Rome: Urgent action is needed to save the lives of people facing famine in North Eastern Nigeria, Somalia, South Sudan and Yemen, the UN leading food and agriculture agency’s chief on April 28 warned. “If nothing is done, some 20 million people could starve to death in the next six months.”

“Famine does not just kill people, it contributes to social instability and also perpetuates a cycle of poverty and aid dependency that endures for decades,” the UN Food and Agriculture Organisation (FAO) director-general Jose Graziano da Silva added.

At a media briefing ahead of the conclusive session of the this UN specialised agency’s executive arm – the FAO Council, he launched a new appeal for voluntary contributions, that are “of vital importance to FAO, now more than ever.”

“I will be always committed to finding more savings and promoting more efficiency, as I have done over the last five years. But I have already cut to the bone. There is no more fat left.”

An Unprecedented Four Famines Threaten the Planet

– April 14, 2017

With the announcement of famine in South Sudan in February, the United Nations formally alerted the planet to the possibility of an unprecedented humanitarian crisis occurring in 2017 — four concurrent famines, something that has never been seen before. “By the time famine is declared, it’s too late, people are dying at a rate that we cannot keep up with,” says Scott Paul, senior humanitarian policy advisor for Oxfam America. “We have passed all of the signposts, red flags, and warning signs telling us that death is approaching. Famine means that we have already lost, people are dying.”

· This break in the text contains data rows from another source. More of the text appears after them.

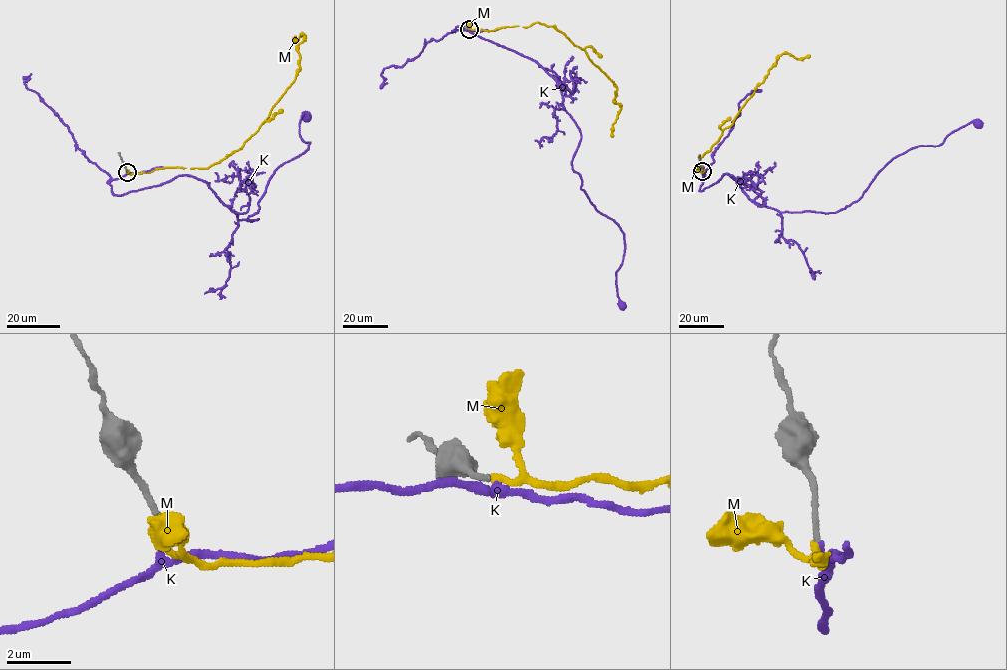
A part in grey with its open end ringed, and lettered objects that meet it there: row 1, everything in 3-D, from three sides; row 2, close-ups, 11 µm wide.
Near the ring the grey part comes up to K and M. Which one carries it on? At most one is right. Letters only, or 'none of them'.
K

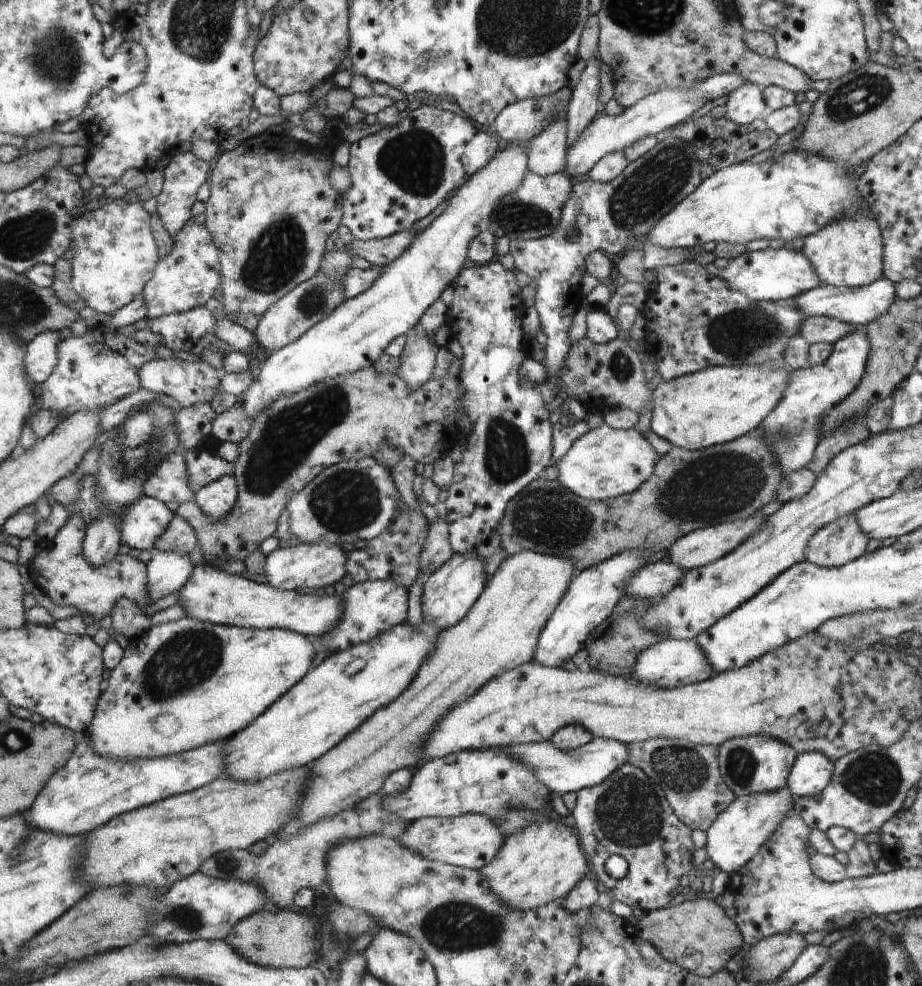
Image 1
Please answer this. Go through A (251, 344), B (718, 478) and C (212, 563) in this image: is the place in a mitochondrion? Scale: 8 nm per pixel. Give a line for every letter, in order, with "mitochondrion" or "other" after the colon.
A: other
B: mitochondrion
C: other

The causes of the conditions in the affected areas are complex. Parts of the Horn of Africa are entering their third successive year of crippling drought, causing food and water shortage issues across Somalia. While in Yemen, Nigeria, South Sudan, and Somalia, numerous conflicts have displaced millions and taxed already strained systems.

For Somalia, this could be the second time famine has been declared there in the last six years, and the third time in the last 26 years. An estimated 500,000 died in the last two while Sudan lost 70,000 during its 1998 famine. All of those pale though when compared to the estimated 3.5 million that died during the famine that accompanied the Second Congo War from 1998–2004.